## LISTA DE TAREFAS
**A.** No texto sobre os carros de aluguer em São Miguel, quantos automóveis circulavam nas estradas açorianas em 2017?
**B.** Reproduz, sem mudar nada, o trecho do texto sobre os carros de aluguer em São Miguel que vai de "O que acontece" até "emissões de CO2?".

## EXCERTO ESCOLHIDO
•••••

Deixe a ilha como encontrou
São Miguel está inundada de veículos de aluguer. Mais carros, mais visitantes, mas também maior contribuição para o nível de poluição atmosférica.
Numa região de 246 mil habitantes, o parque automóvel tem crescido todos os anos, muito por conta das viaturas de rent-a-car, de matrícula recente. De acordo com as estatísticas oficiais (Direção Regional dos Transportes), em 2017 circulavam nas estradas açorianas 147 mil automóveis e a Região Autónoma dos Açores era a terceira região do país com o melhor parque automóvel (menos de 10 anos).
O que acontece depois a todos esses automóveis? Para já, ocupam os poucos lugares de estacionamento, invadem pontos turísticos e, depois, muitos acabarão em parques de viaturas de segunda mão!
Este é um problema real, com o qual todos nos devíamos preocupar. Qual o contributo que a região Açores, no seu todo e em particular nas ilhas onde cresce o uso de viaturas automóveis, está a dar para as emissões de CO2?
Apostar num melhor transporte público é necessário e urgente. Um transporte que sirva zonas turísticas, reduza o uso de viaturas ligeiras em determinados locais e, sobretudo, tenha em conta o limite máximo de veículos que este território comporta.
Para quem está atento, de certo já se deu conta da proliferação de empresas de rent-a-car, umas com chancela nacional ou internacional, outras de iniciativa local, com nomes sugestivos que apelam à magia das ilhas ou ao espírito de aventura, indiferentes à pegada ambiental que representam.
Todos os visitantes são bem vindos! Certamente! O turismo é uma nova e importante fonte de receita para a economia açoriana. Mas, os açorianos não são paisagem, indiferentes a esta ocupação excessiva do seu território ou às inúmeras situações de infração das regras básicas do código da estrada, protagonizadas por viaturas de aluguer.
Dei-me ao trabalho de pesquisar se o código de estrada valia apenas para os nacionais. Não! Portugal é signatário de convenções internacionais que uniformizam regras de condução, nomeadamente os sinais de trânsito. Então, como se justifica tanta infração? Tem se visto de tudo. Inversões de marcha em zonas interditas, passagens no vermelho, como se os semáforos não estivessem lá, desrespeito pelo traço contínuo na estrada, condução em contramão e estacionamento caótico.

•••••

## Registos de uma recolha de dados
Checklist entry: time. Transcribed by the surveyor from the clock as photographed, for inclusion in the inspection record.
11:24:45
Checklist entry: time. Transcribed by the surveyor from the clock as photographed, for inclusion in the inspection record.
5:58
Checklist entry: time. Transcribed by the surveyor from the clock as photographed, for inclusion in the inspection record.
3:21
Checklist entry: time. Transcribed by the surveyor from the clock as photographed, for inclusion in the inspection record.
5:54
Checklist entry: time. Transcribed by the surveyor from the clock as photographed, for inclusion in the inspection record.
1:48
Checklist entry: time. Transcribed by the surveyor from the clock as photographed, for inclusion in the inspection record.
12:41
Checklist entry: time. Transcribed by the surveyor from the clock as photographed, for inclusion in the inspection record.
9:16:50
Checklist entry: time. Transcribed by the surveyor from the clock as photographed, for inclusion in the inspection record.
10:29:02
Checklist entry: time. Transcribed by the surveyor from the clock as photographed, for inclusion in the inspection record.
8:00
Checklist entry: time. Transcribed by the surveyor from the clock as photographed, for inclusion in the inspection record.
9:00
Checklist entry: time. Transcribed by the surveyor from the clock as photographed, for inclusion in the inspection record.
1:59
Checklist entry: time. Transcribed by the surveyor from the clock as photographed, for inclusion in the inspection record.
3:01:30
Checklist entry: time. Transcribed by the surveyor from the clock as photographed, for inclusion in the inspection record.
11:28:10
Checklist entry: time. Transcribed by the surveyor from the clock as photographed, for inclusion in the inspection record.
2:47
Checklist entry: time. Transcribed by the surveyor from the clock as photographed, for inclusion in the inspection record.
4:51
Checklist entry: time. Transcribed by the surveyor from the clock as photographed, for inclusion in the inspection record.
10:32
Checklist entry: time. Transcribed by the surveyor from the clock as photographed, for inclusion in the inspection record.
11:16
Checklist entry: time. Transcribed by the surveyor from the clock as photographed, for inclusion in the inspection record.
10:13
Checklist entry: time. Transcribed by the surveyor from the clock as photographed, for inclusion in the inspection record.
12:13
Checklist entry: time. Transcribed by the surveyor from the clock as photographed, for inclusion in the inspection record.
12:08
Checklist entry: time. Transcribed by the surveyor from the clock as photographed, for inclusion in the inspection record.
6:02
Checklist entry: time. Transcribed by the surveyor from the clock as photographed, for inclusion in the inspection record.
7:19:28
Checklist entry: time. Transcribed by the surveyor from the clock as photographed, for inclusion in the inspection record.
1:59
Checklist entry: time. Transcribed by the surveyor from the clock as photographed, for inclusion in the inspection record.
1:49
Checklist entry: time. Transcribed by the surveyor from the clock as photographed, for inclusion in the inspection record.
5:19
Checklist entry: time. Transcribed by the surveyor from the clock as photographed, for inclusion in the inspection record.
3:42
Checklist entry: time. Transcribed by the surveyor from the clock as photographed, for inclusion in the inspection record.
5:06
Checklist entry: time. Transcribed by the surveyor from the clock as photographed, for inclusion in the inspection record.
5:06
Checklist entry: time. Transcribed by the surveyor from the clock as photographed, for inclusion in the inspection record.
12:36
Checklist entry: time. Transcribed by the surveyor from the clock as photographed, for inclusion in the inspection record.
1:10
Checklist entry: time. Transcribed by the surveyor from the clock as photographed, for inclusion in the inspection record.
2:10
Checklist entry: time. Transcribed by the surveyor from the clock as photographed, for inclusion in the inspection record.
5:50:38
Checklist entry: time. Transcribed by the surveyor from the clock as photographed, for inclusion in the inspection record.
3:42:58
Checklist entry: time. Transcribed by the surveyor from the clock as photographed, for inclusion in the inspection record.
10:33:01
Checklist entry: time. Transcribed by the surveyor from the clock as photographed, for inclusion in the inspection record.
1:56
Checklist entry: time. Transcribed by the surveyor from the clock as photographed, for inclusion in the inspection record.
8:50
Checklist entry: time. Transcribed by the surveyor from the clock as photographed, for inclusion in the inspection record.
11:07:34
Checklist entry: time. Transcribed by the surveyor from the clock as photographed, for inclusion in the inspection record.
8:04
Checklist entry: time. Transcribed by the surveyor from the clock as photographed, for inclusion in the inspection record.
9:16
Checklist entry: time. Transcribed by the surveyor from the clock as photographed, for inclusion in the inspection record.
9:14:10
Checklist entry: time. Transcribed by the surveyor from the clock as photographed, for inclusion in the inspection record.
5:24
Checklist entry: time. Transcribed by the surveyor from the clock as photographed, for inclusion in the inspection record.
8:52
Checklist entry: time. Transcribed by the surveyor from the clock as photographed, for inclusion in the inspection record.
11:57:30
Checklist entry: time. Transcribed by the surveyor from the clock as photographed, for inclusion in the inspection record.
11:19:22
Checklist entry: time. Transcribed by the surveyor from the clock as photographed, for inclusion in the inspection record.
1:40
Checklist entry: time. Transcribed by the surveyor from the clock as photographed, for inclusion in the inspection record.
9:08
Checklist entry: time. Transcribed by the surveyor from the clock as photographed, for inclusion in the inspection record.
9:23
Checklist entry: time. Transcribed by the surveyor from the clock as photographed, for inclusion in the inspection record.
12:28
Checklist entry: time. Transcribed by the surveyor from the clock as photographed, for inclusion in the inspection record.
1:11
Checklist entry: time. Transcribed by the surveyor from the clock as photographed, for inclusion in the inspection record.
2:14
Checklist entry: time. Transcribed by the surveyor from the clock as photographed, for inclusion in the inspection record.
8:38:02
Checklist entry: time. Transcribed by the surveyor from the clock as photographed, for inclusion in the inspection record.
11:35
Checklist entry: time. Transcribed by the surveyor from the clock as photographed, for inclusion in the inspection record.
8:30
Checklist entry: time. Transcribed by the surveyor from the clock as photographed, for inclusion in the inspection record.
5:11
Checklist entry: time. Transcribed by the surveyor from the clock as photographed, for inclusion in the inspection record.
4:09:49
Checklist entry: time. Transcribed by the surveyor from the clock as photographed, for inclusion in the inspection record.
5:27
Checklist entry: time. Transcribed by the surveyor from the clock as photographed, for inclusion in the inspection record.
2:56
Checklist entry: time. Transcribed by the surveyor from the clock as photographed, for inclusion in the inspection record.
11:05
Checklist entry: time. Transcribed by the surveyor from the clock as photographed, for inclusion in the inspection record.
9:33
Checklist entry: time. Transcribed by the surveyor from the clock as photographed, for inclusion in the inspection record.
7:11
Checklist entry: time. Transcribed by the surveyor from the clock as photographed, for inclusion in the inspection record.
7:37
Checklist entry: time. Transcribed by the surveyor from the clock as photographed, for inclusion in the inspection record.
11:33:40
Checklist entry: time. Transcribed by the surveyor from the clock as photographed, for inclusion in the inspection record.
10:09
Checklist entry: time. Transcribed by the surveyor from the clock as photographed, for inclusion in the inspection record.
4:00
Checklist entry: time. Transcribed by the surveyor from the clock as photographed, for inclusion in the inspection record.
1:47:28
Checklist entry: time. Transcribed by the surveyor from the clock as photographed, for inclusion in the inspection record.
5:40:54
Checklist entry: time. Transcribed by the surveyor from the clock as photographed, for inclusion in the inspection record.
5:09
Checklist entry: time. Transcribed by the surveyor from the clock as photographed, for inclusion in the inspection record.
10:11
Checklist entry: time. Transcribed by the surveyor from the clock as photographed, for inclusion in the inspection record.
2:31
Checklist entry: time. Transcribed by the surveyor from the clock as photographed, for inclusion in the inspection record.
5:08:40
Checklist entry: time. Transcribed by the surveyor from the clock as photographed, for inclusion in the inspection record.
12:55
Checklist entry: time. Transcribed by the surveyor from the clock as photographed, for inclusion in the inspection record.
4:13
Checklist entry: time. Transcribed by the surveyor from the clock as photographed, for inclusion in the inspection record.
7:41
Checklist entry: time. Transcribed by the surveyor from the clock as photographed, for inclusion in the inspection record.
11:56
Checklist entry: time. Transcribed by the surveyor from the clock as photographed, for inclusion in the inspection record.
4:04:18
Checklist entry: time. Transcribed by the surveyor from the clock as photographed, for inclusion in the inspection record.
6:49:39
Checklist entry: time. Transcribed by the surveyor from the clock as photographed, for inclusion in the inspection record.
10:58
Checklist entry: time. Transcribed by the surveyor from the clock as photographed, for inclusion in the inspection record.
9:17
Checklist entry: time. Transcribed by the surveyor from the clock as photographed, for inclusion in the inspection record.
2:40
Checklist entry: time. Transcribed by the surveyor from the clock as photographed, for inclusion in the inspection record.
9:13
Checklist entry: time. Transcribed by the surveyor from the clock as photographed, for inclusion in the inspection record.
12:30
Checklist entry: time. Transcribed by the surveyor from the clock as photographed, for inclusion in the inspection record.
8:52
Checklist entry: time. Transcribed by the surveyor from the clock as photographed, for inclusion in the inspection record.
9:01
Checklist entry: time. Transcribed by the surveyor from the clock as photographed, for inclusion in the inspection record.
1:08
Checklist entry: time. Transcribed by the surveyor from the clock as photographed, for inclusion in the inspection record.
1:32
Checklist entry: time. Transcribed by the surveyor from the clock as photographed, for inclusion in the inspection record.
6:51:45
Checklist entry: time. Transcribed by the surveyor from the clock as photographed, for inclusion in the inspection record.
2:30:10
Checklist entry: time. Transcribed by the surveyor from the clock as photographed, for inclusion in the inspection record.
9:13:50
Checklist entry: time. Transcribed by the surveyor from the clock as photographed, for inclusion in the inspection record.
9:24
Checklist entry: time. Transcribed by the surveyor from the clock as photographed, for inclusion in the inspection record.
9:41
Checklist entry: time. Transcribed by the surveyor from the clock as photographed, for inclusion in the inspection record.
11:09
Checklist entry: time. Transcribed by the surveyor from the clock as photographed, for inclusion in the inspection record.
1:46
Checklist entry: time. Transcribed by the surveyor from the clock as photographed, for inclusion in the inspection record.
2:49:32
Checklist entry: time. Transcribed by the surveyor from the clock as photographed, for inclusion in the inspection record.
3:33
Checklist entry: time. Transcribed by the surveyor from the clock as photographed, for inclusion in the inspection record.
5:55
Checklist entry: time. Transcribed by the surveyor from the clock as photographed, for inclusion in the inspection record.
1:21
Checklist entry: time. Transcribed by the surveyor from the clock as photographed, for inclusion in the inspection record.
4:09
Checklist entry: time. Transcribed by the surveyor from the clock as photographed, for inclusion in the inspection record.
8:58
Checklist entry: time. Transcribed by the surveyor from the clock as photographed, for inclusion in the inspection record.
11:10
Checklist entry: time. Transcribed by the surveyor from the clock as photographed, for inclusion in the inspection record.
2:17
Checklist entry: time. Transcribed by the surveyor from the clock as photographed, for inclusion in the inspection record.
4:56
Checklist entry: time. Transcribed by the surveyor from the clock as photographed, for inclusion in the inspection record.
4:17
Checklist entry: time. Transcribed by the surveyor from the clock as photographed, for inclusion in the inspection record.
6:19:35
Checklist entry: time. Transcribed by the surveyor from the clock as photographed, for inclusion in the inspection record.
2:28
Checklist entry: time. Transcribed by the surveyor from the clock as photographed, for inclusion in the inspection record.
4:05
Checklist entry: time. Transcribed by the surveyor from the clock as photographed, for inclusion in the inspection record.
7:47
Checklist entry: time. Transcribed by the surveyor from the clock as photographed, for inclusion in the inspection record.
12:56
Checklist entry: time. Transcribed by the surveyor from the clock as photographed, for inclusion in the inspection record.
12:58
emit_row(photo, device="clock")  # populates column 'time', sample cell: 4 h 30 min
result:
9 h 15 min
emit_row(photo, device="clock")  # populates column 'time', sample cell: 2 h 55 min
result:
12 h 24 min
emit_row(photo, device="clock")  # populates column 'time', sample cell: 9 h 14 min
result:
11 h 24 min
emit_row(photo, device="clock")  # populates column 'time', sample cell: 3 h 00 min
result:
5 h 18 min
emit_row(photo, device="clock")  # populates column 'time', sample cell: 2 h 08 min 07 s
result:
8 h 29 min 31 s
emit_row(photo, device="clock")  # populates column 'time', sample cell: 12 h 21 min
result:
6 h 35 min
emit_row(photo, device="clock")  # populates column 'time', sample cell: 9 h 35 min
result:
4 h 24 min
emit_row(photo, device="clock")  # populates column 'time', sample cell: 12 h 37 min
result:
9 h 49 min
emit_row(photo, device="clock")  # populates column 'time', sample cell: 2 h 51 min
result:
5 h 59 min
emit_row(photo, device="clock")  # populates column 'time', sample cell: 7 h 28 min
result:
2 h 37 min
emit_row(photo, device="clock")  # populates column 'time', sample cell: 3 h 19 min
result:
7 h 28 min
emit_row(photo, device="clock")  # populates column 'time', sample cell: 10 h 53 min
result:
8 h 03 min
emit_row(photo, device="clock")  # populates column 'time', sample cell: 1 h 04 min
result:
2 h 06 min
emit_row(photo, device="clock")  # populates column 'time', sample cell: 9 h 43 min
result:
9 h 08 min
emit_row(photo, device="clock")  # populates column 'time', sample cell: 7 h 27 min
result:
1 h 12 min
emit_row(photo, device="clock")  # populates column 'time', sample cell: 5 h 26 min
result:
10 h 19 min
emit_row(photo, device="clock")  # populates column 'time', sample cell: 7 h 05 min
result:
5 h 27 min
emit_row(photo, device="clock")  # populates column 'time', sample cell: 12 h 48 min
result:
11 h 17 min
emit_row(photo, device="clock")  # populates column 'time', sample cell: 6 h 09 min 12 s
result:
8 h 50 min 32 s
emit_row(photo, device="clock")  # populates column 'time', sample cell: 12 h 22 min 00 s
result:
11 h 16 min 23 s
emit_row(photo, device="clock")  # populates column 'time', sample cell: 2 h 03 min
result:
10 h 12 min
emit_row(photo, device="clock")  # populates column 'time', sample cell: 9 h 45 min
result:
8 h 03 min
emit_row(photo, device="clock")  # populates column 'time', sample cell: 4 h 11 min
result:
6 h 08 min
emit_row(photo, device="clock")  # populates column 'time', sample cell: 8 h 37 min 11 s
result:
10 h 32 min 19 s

•••••

## RESPOSTAS
**A.** 147 mil automóveis.

**B.**
O que acontece depois a todos esses automóveis? Para já, ocupam os poucos lugares de estacionamento, invadem pontos turísticos e, depois, muitos acabarão em parques de viaturas de segunda mão!
Este é um problema real, com o qual todos nos devíamos preocupar. Qual o contributo que a região Açores, no seu todo e em particular nas ilhas onde cresce o uso de viaturas automóveis, está a dar para as emissões de CO2?